UC San Diego

Sodium azide, referred to as “NaN3” or “azide” in this thesis, is a common pesticide, laboratory preservative, and propellent in vehicular airbags due to its explosive properties. Despite its practical utilities, azide is highly toxic. Ingestion of several grams can cause death in 1-2 hours. Azide’s high toxicity in conjunction to its commercial availability are causes for concern and the chemical is listed as a potential terrorism threat (Holstege et al. 2007). There are two proposed mechanisms of azide toxicity: inhibition of cellular respiration via cytochrome C oxidase inhibition and generation of nitric oxide. Inhibition of cytochrome C by azide is well documented but generation of nitric oxide has only recently been found in vivo. Since there is no FDA-approved antidote for azide poisoning, development of an antidote for azide poisoning is a public health priority.
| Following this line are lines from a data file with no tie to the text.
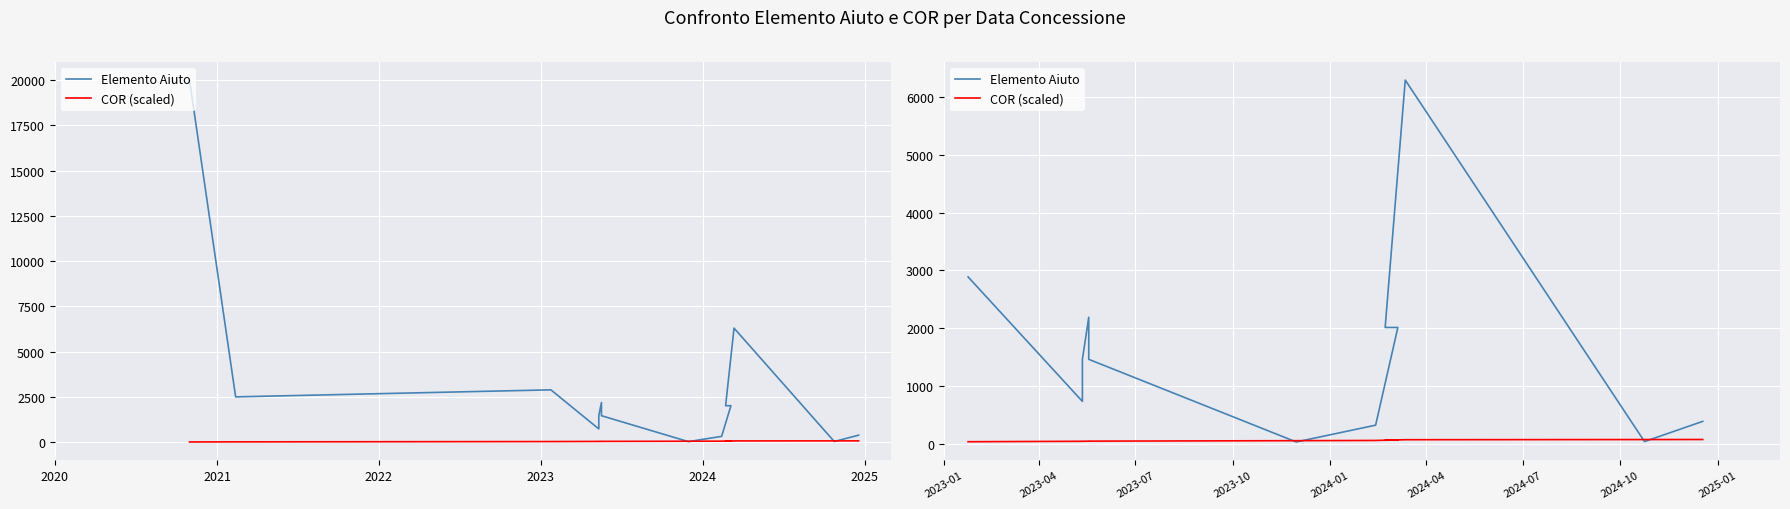

How many times do Elemento Aiuto and COR (scaled) cross each other?

4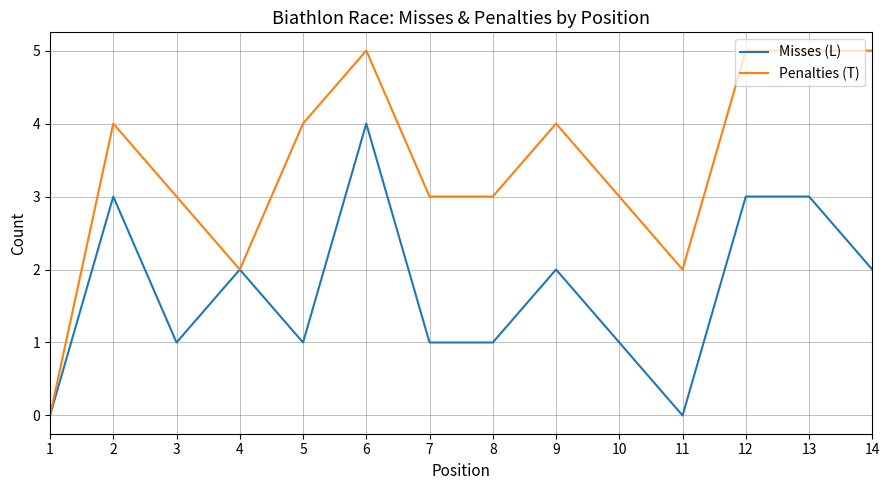

What is the maximum value for Misses (L)?

4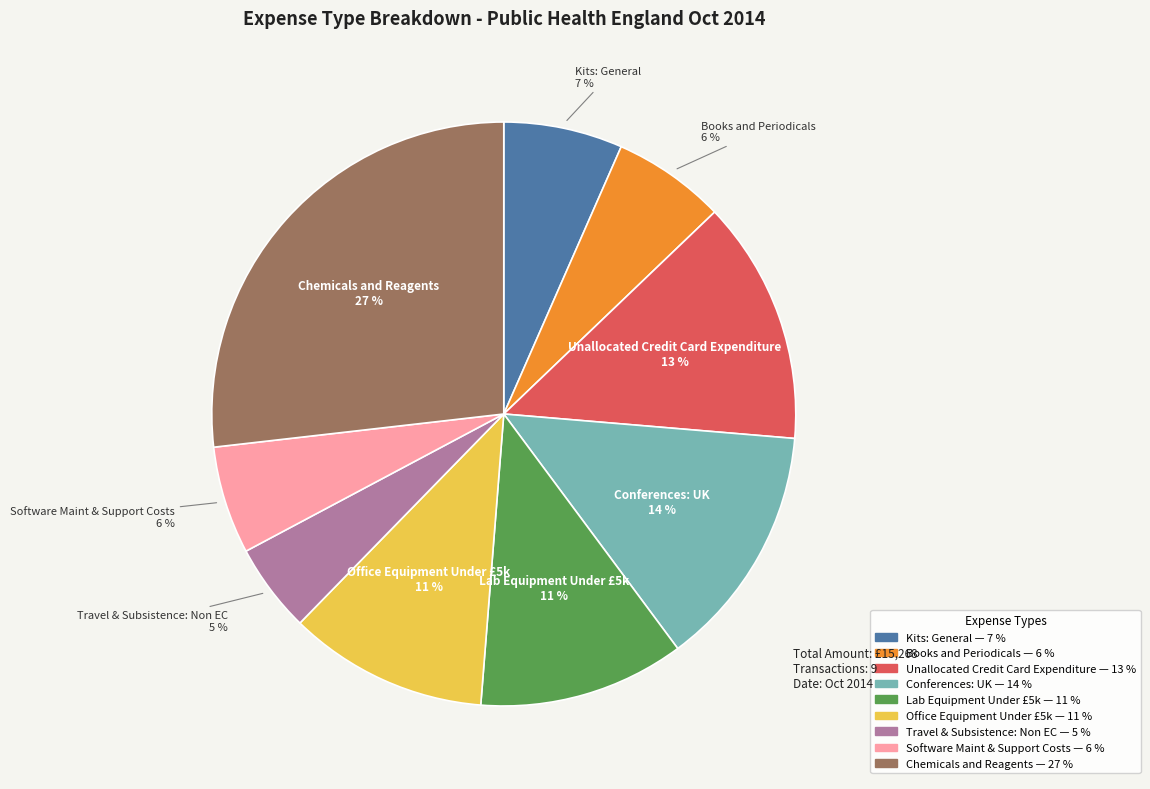

Between Conferences: UK and Office Equipment Under £5k, which is larger?

Conferences: UK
Members of the Boss Lab have shown that cobinamide (Cbi), a vitamin B12 analog, scavenges azide and nitric oxide. We hypothesized that cobinamide could antagonize azide poisoning based on azide’s mechanism of toxicity and how cobinamide functions. We determined that azide inhibited cell growth and cobinamide offered protection. We saw that D. melanogaster (fruit flies) raised on food containing cobinamide were partially protected from azide toxicity, with survival as a readout. We found that azide induced nitric oxide generation in mice. Finally, we observed that cobinamide rescued mice poisoned with a lethal dose of azide. Altogether our results demonstrated azide toxicity in vitro and in vivo and that cobinamide could reverse these toxic effects.